Closed Asc2011 closed 1 month ago

Asc2011 commented 2 months ago

Hello Guzba,

this pull-request adds some new Tags :

Moste of the functionality of BMI 1+2 is already in std/bitops. But for demo-purposes it might be ok, to have them explicit here. More important to me is the addition of aligned-allocations and prefetching to nimsimd/sse2.nim :

I've used the aligned-allocations in two projects of mine. So consider them tested and usable, except the sfence()-thing. Some functions were missing from nimsimd/avx2.nim. According to the Intel-Intrinsics-Guide, they should be avail.

The CacheLineWidth-detection works for me. I have not found a similar way to inquire this info for Arm or AppleSilicon or RISC-V cpus. Its just a starting point. Since i believe the CacheLineWidth to be the crucial-information when dealing with SIMD, i'd love to see this information availiable for all commonly cpu-architecture used by nim ? What do you think ? Same could be said for the L1,L2,L3-sizes.

best regards, Andreas (a.k.a. bosinski)

guzba commented 2 months ago

Hi and thanks for the PR. Taking a quick look, one thing I noticed is the use of static pointer. I think that is not the same thing as void const * ptr in the Intrinsics Guide https://www.intel.com/content/www/us/en/docs/intrinsics-guide/index.html#ig_expand=4243,5873,4037&othertechs=MOVBE

A static pointer would need to be known at compile time which I do not see as compatible with heap memory and the use of these operations.

guzba commented 2 months ago

I took a closer look this time and did notice a couple things to check on:

It will be great to have a bunch more instruction sets available when we've got them looking good.

Asc2011 commented 2 months ago

ok, BMI1 & BMI2 should be fine now. thx for the review.

greets and have a nice weekend :)

Asc2011 commented 1 month ago

Hi guzba,

i've noticed that the something did not pass the GH-pipeline ? Is there anything i can do ?

Greets Andreas

guzba commented 1 month ago

Hello and thanks again for this PR. There were still some issues here so instead of continuing to tweak this over time, which may be time consuming, I chose to extend these commits in a new PR and do the remaining fixes here https://github.com/guzba/nimsimd/pull/26

Note that I did remove the queryCacheLineSize call due to the implementation not looking correct to me (should be an unsigned shift, I think incorrect register used, need to check a feature flag to see if the data is present and valid, etc). More info here https://www.felixcloutier.com/x86/clflush if you'd like to work on that in a separate PR.

Asc2011 commented 1 month ago

Very nice and thx for including the important tags. Regarding the detection of the CacheLineWidth in queryCacheLineSize(). I somehow remember that the leg from the Felix Cloutiers' documentation gave me unreasonable results.
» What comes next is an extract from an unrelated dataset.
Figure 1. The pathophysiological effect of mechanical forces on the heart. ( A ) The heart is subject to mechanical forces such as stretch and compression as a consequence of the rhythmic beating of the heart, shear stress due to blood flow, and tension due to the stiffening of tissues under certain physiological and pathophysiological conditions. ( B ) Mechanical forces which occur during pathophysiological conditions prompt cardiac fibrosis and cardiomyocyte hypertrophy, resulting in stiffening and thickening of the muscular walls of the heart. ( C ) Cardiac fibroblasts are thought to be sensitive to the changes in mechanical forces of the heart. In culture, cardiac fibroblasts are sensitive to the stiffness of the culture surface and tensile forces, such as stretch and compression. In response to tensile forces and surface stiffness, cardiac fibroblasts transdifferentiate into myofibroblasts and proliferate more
I then looked at a CpuId-implementation in Rust and found that they used a different leg. So i tried that one, but only had one machine to test against. So that may well be not correct. If i understood it right, then on Intel-Cpus its supposed to be always 64-Byte - thats easy. On AppleSilicon (M1 up to M-2024) its supposed to be 128-Byte - thats seems easy, too. To do the detection on any other CPU (Arm, RISC-V, Power, etc.) might get hairy. Maybe it makes more sense to make this a compile-time-option, which defaults to 64, but can be set via -d:cacheline=128 ? Since i've never heard of a CacheLineWidth >128 or <64.
Anyways, i'll retry in pullreq-26.

guzba commented 1 month ago

If you have a different source for how to get the cache flush size, that'd be totally fine with me. I don't mean to imply the website I linked is the only authority. If you have a solid one, please just point me to it so I can properly ensure I learn and agree the implementation is correct and ready to go.